_Bereitgestellter Text_:

▬▬▬

Offen aber storylastig
Allzu lange suchen musste ich bisher nie, da wichtige Gegenstände und nützlicher Kleinkram im Dunkeln blinken. Ganz gefahrlos ist das Aufheben übrigens nicht: Je mehr Yuris Kleider mit dem verwunschenen Wasser des Berges durchtränkt wurden, desto eher lockt sie angriffslustige Geister an, die etwa am Rand eines Tümpels lauern. Dann kommt es auch mal mitten auf dem Weg zu einem Gefecht. Vor einem gruseligen Puppen-Schrein spukt z.B. ein Grüppchen von Kindern herum, die eigentlich nur Fangen spielen und eine Umarmung von mir wollen. Wie rührend – aber da sie mir Energie abziehen, muss ich ihre Seelen trotzdem auf meinen Film bannen. Wenn sie mich beim Herumtollen schnell umkreisen, werden die Probleme der Steuerung deutlich. Immer wieder reagiert das hektische Fokussieren per Gamepad-Bewegung nicht so wie erwartet, oder der Rest der Steuerung funkt dazwischen. Mit B kann ich z.B. ausweichen, andererseits lege ich mit der gleichen Taste aber auch die Kamera weg.

▬▬▬

_Bereitgestellte Daten_:
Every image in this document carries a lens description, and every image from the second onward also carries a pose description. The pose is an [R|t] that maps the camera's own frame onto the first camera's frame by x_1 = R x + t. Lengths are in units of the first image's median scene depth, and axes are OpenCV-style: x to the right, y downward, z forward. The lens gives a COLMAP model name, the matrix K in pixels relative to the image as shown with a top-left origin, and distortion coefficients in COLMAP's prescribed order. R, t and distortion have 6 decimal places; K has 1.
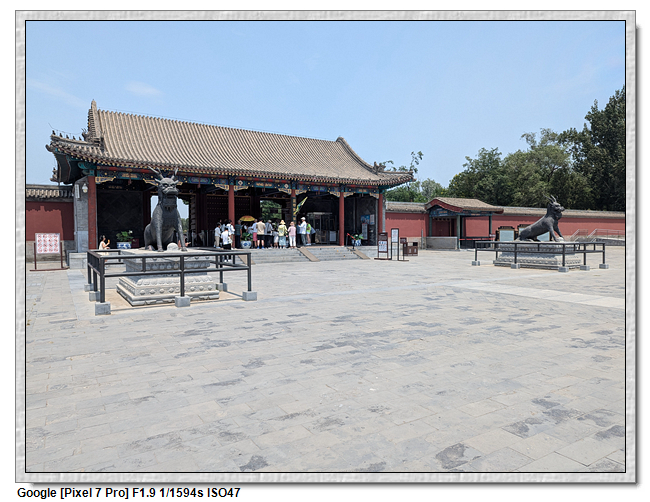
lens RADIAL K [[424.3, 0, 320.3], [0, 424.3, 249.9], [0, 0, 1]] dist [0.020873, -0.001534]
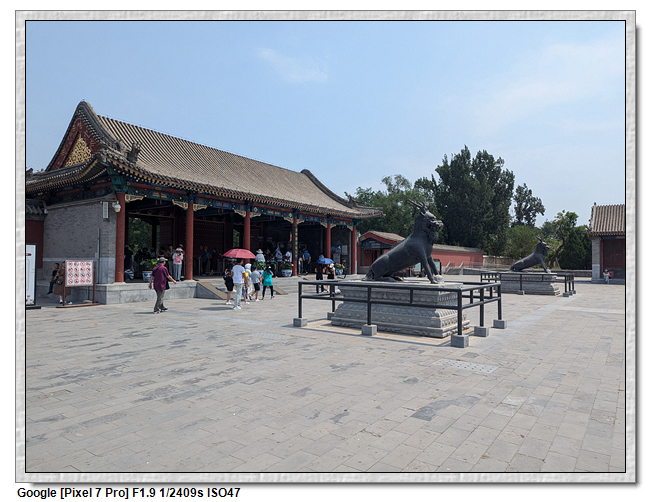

▬▬▬

_Ziel der Aufgabe_:
Gib den bereitgestellten Text vollständig und wortgetreu wieder. Die Zeilen stammen aus einer anderen Quelle als der bereitgestellte Text.

_Lösung der Aufgabe_:
Offen aber storylastig
Allzu lange suchen musste ich bisher nie, da wichtige Gegenstände und nützlicher Kleinkram im Dunkeln blinken. Ganz gefahrlos ist das Aufheben übrigens nicht: Je mehr Yuris Kleider mit dem verwunschenen Wasser des Berges durchtränkt wurden, desto eher lockt sie angriffslustige Geister an, die etwa am Rand eines Tümpels lauern. Dann kommt es auch mal mitten auf dem Weg zu einem Gefecht. Vor einem gruseligen Puppen-Schrein spukt z.B. ein Grüppchen von Kindern herum, die eigentlich nur Fangen spielen und eine Umarmung von mir wollen. Wie rührend – aber da sie mir Energie abziehen, muss ich ihre Seelen trotzdem auf meinen Film bannen. Wenn sie mich beim Herumtollen schnell umkreisen, werden die Probleme der Steuerung deutlich. Immer wieder reagiert das hektische Fokussieren per Gamepad-Bewegung nicht so wie erwartet, oder der Rest der Steuerung funkt dazwischen. Mit B kann ich z.B. ausweichen, andererseits lege ich mit der gleichen Taste aber auch die Kamera weg.